The layers also keep burrowing animals, like prairie dogs, from digging into the contaminated materials below. Discovery of then-endangered bald eagles helped spur Congress to designate the site as a national wildlife refuge in 1992. Scharmann said that’s not as counterintuitive as it may sound.
“The interesting thing about this site is that most of the contamination occurred in the center of the site. But much of the site was a buffer zone from operations in the center. Much of property on the perimeter of the site was not used for active military use or used by Shell Oil Company,” Scharmann said.
Wildlife occupied the perimeter of the site even when it was being used by the military. Although closed to the public, that open space provided birds and other animals an oasis from encroaching development.
Once the Environmental Protection Agency determined they were sufficiently clean, Refuge Manager David Lucas took over managing the Arsenal lands for the U.S. Fish and Wildlife Service.
On our tour, Lucas pointed out one of the formerly most contaminated spots. Native grasses now cover the landscape. Aside from the fence and sign, it looks just like any other spot on the prairie. Lucas said that’s exactly the point. “That’s the goal. The goal is that this mixes in, and wildlife uses this exactly the same as all the other lands out here.”
Lucas said Fish and Wildlife employees monitor various animal species to see if they’re picking up any of the chemicals. So far, they haven’t found any significant contamination among wildlife.
U.S. Fish and Wildlife has restored almost 10,000 acres of land into native short and mixed-grass prairie, said Lucas. “We have 86 bison currently grazing on about 2,500 acres, but they will be grazing 12,000 acres of grasslands eventually.”
Five groundwater treatment plants were also built as part of the cleanup, walling off underground water supplies to make sure no contaminated groundwater leaves the site. Water is pumped up, cleaned, and sent back down to the aquifer. The Army has paid to provide uncontaminated drinking water to nearby residents. The expansive views of restored wetlands, including lakes from the Homesteading era, woodlands, and grassland, can quickly make you forget how close you are to Denver.

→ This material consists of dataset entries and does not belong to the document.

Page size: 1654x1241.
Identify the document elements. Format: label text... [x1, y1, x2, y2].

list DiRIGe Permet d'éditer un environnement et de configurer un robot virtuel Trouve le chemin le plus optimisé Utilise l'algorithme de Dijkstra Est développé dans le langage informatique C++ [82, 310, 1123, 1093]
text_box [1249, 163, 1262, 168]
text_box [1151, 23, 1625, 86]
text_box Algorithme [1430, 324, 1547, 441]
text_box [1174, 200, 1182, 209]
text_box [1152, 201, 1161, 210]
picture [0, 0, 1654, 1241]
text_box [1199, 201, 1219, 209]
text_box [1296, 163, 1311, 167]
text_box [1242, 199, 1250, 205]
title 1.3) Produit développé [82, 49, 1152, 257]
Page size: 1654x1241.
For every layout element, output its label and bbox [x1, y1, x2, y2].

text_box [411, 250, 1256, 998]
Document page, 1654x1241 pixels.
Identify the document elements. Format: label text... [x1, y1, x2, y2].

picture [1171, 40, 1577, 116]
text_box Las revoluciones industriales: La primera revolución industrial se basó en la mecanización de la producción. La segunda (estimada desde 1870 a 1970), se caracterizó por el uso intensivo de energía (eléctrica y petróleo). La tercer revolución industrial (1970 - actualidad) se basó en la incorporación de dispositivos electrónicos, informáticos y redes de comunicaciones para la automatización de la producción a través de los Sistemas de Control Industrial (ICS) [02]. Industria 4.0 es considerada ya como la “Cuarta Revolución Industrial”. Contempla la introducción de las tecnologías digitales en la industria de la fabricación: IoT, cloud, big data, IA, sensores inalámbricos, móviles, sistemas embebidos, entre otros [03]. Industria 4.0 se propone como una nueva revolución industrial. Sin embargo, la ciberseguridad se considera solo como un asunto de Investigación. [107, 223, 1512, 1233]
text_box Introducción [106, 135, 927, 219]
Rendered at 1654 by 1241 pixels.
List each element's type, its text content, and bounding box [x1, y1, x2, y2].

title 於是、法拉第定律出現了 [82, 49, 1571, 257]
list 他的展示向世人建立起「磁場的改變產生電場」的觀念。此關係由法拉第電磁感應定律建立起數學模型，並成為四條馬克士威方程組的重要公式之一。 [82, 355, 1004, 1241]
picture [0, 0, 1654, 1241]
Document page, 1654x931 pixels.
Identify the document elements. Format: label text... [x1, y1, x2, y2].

“As a national wildlife refuge, we have a purpose to manage for wildlife, that’s our main goal. But here in Denver our other primary purpose — what we can do a lot of in an urban location — is educating millions of people on conservation,” Lucas said.
Lucas said those two purposes guide the refuge, which sees more than 300,000 visitors a year.
The total cleanup took a couple decades and was mostly finished in 2011. But there will always be a portion of the site, like the landfills, closed to the public. The Army, state health department, and EPA continue to test and review their cleanup effort to make sure it’s working.
“We feel really good about what we’ve accomplished out there, turning property into something that will be an asset for the community to use long term,” Scharmann said.
Rocky Mountain Arsenal isn’t the only Superfund site that’s been cleaned up and reused. Just 20 miles away, near Boulder, sits the Rocky Flats National Wildlife Refuge, home to a nuclear weapons plant for decades. While the radioactive material made the cleanup there more controversial, the EPA declared it finished in 2005. Plant and wildlife diversity abound on Rocky Flats dry tallgrass prairie, but the Fish and Wildlife Service still needs funding before the area can be opened to the public.